= EXERCISE DETAILS =
In this exercise, the entries below include pictures. Repeat exactly the lines from the line with "478 832 10312" to the line with "811 627 0.05", including both, but without the pictures.

= EXCERPTED DATA =
***

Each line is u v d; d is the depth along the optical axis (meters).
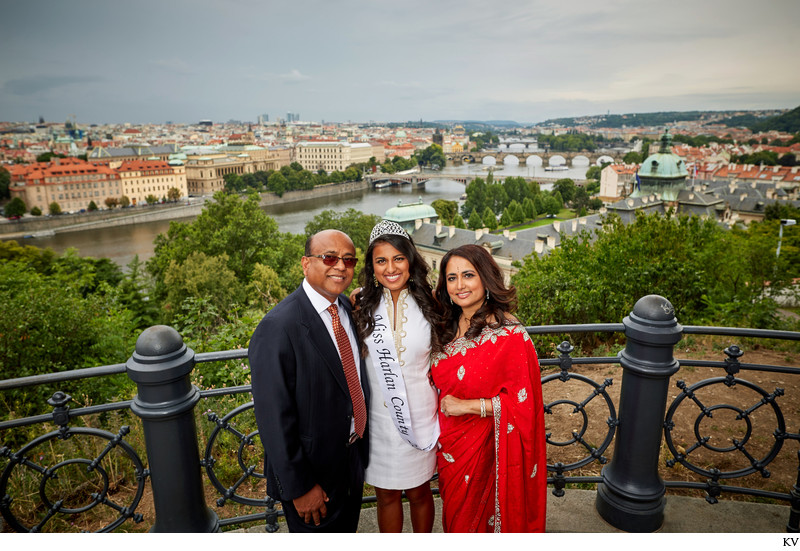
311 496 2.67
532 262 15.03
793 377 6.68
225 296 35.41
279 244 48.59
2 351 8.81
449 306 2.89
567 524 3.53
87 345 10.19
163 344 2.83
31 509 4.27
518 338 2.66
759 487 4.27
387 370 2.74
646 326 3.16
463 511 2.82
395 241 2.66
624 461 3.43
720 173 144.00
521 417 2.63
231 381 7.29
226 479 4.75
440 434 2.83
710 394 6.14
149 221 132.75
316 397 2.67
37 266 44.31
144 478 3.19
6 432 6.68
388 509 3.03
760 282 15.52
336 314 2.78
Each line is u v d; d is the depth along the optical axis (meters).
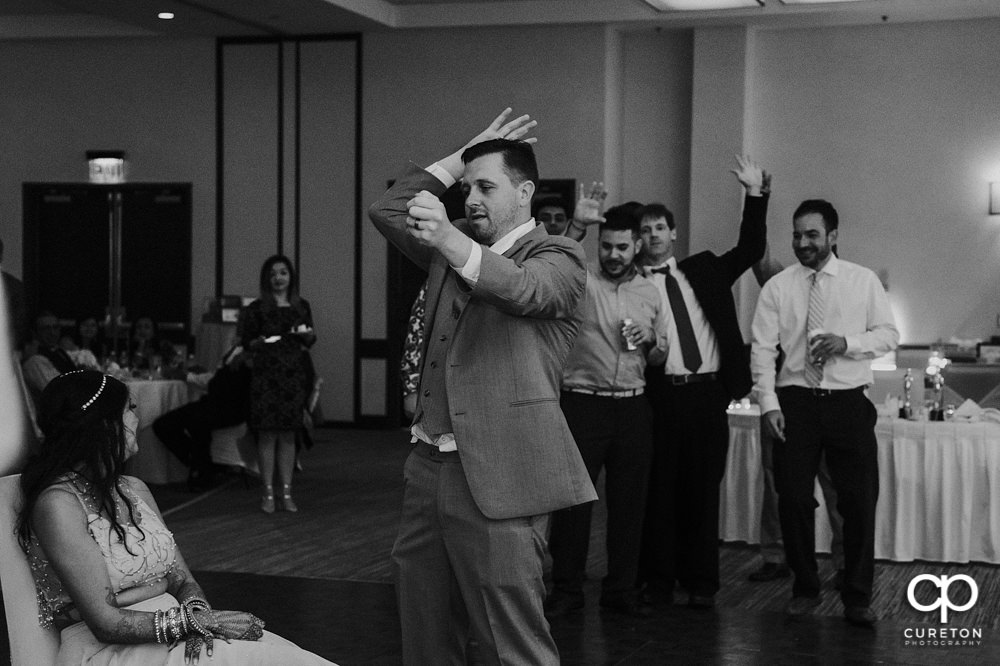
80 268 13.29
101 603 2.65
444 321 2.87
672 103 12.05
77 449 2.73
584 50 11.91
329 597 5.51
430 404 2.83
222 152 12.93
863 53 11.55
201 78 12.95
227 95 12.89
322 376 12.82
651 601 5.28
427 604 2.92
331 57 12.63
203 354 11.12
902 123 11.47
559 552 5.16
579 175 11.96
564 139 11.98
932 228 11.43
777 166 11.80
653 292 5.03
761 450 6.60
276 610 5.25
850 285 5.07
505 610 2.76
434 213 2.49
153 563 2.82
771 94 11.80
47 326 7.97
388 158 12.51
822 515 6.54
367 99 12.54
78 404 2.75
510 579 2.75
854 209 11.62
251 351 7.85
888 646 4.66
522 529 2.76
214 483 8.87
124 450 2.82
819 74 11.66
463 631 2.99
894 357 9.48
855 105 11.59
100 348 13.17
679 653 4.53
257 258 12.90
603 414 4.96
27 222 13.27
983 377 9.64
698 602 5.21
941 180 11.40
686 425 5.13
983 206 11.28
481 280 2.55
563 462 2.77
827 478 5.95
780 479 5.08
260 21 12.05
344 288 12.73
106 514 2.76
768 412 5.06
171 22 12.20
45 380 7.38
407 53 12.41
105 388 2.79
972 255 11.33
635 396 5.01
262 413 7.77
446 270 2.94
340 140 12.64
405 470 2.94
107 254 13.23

***

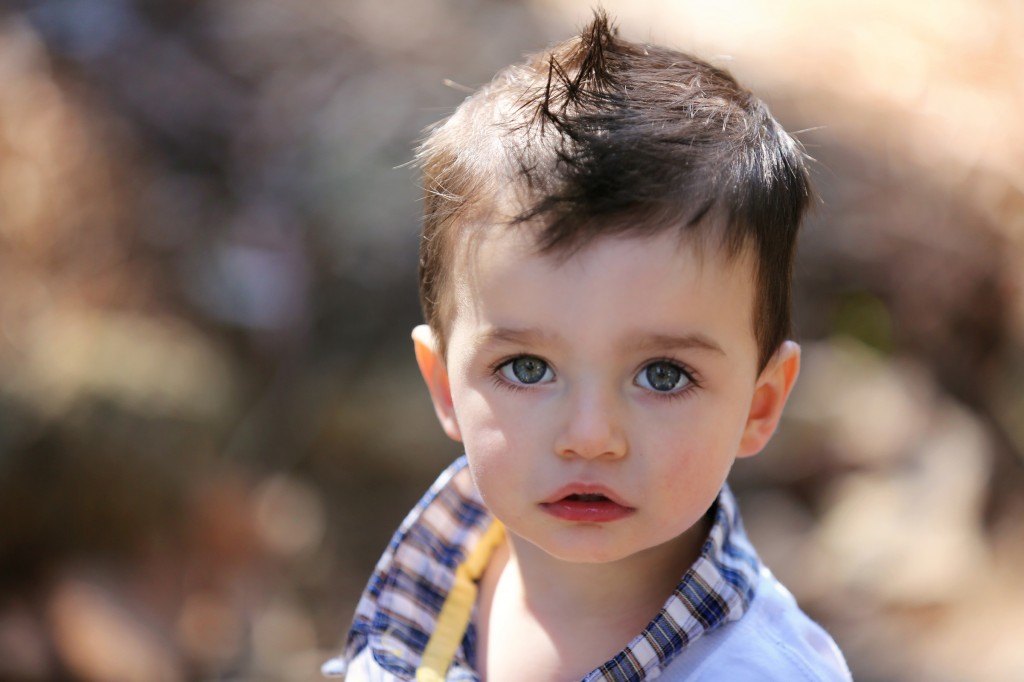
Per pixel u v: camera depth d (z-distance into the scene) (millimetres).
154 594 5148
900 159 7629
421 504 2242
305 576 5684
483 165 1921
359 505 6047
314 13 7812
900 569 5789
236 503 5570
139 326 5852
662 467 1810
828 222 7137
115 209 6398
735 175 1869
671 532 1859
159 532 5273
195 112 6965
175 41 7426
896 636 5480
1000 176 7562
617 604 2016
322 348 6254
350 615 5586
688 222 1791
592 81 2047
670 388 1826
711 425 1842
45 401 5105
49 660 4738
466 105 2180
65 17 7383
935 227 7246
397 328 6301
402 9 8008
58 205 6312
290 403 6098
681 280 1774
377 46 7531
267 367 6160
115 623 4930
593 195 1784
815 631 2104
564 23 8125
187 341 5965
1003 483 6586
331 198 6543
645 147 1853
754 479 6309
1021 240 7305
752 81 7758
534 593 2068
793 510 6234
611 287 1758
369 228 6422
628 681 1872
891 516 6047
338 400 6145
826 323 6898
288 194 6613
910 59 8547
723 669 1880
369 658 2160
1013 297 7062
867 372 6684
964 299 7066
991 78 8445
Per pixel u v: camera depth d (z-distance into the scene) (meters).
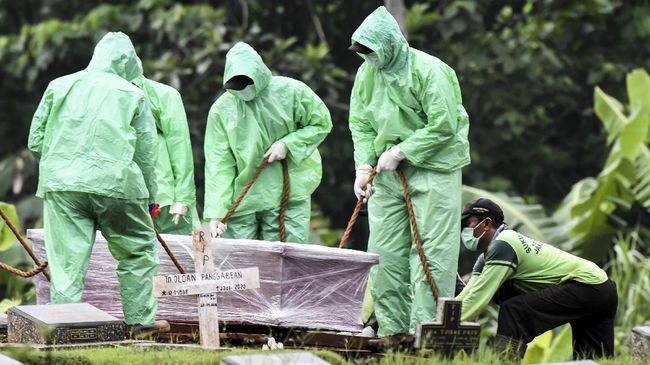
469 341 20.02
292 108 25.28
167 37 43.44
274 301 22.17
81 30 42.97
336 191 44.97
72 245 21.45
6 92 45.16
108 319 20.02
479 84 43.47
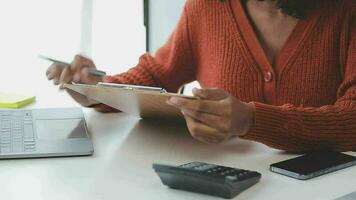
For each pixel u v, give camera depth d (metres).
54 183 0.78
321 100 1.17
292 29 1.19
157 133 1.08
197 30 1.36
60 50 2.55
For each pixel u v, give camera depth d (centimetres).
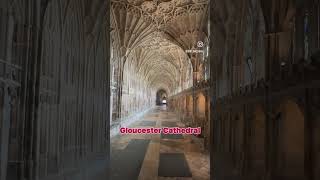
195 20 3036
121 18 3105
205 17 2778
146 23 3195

***

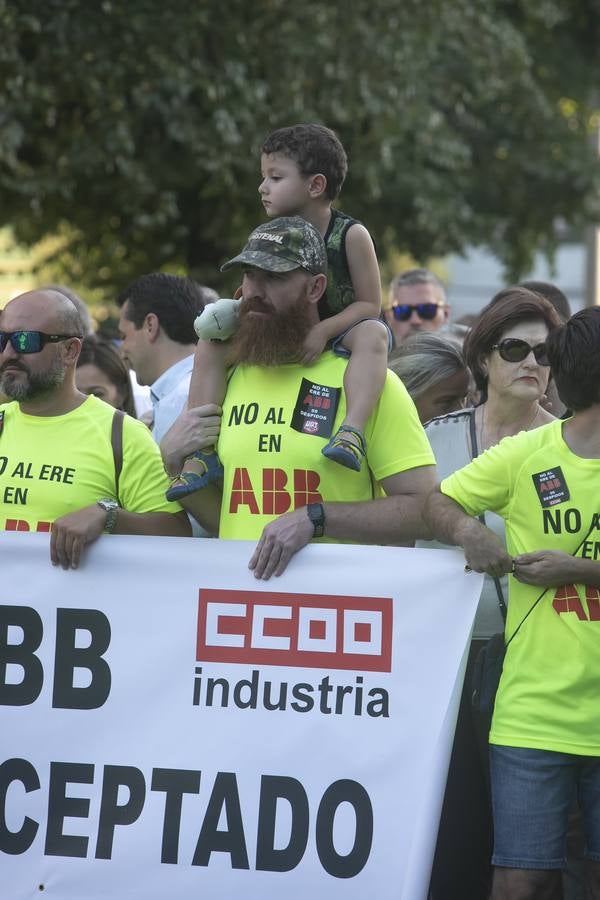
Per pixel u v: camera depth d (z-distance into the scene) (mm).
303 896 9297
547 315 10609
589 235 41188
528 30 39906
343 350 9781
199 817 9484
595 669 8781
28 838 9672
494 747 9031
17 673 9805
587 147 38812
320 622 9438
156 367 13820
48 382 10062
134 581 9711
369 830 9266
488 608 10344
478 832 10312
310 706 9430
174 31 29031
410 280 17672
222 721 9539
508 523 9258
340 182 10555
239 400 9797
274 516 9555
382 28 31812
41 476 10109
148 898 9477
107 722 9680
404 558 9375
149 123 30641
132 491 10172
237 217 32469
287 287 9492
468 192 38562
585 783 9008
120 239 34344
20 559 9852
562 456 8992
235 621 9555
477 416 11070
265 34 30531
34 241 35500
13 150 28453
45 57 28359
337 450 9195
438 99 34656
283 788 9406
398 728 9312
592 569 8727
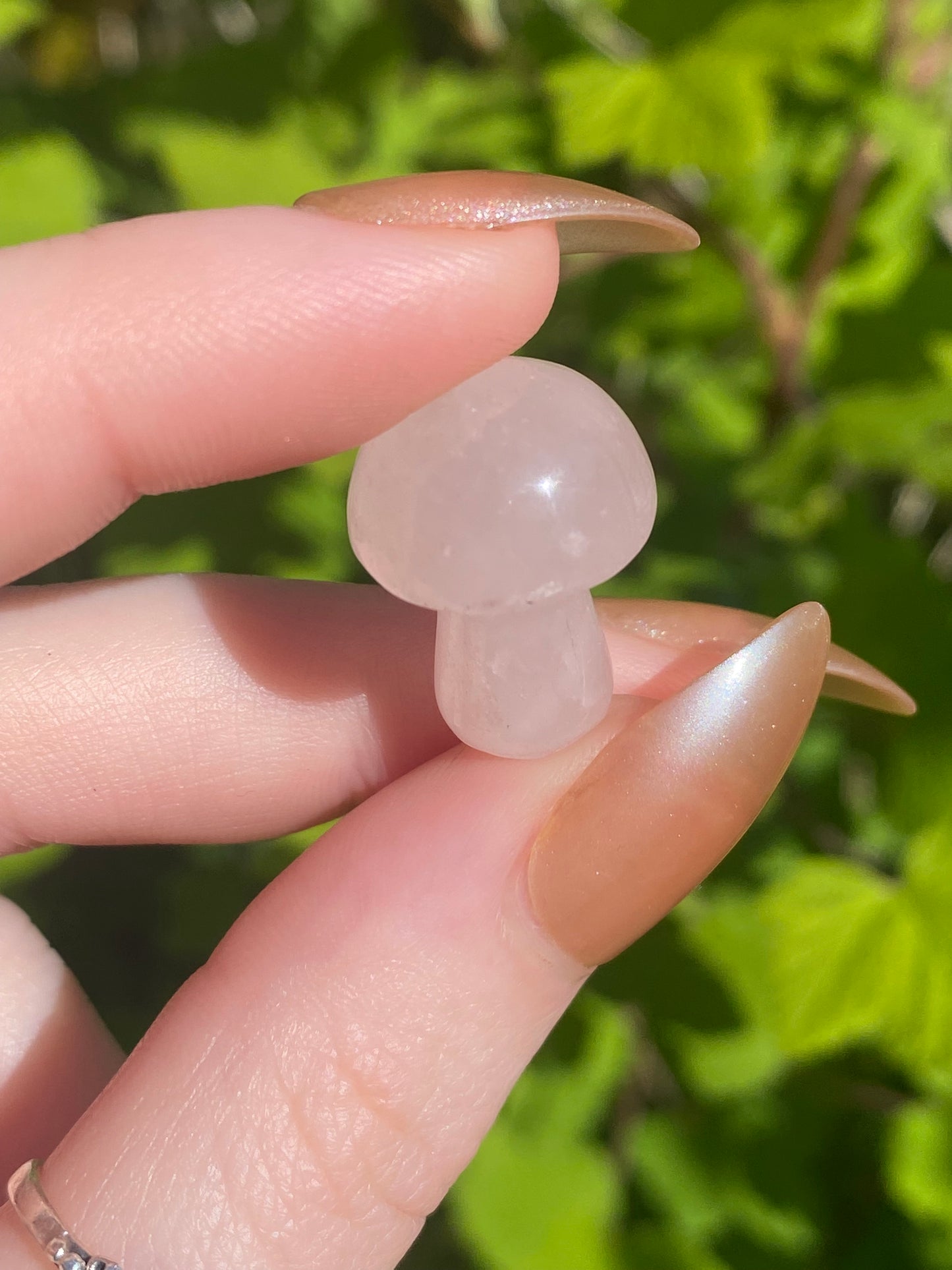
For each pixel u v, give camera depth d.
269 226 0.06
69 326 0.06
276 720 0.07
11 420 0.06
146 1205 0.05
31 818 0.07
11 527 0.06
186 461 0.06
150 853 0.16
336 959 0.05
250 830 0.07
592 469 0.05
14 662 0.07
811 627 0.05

***

= FINAL ANSWER =
478 832 10312
310 706 9430
174 31 29031
410 280 17672
222 721 9539
508 523 9258
340 182 10555
239 400 9797
274 516 9555
382 28 31812
41 476 10109
148 898 9477
107 722 9680
404 558 9375
149 123 30641
132 491 10172
237 217 32469
287 287 9492
468 192 38562
585 783 9008
120 239 34344
20 559 9852
562 456 8992
235 621 9555
477 416 11070
265 34 30531
34 241 35500
13 150 28453
45 57 28359
337 450 9195
438 99 34656
283 788 9406
398 728 9312
592 569 8727
For each pixel u v, give camera depth d.
269 226 0.06
69 326 0.06
276 720 0.07
11 420 0.06
146 1205 0.05
31 818 0.07
11 527 0.06
186 461 0.06
150 853 0.16
336 959 0.05
250 830 0.07
592 469 0.05
14 662 0.07
811 627 0.05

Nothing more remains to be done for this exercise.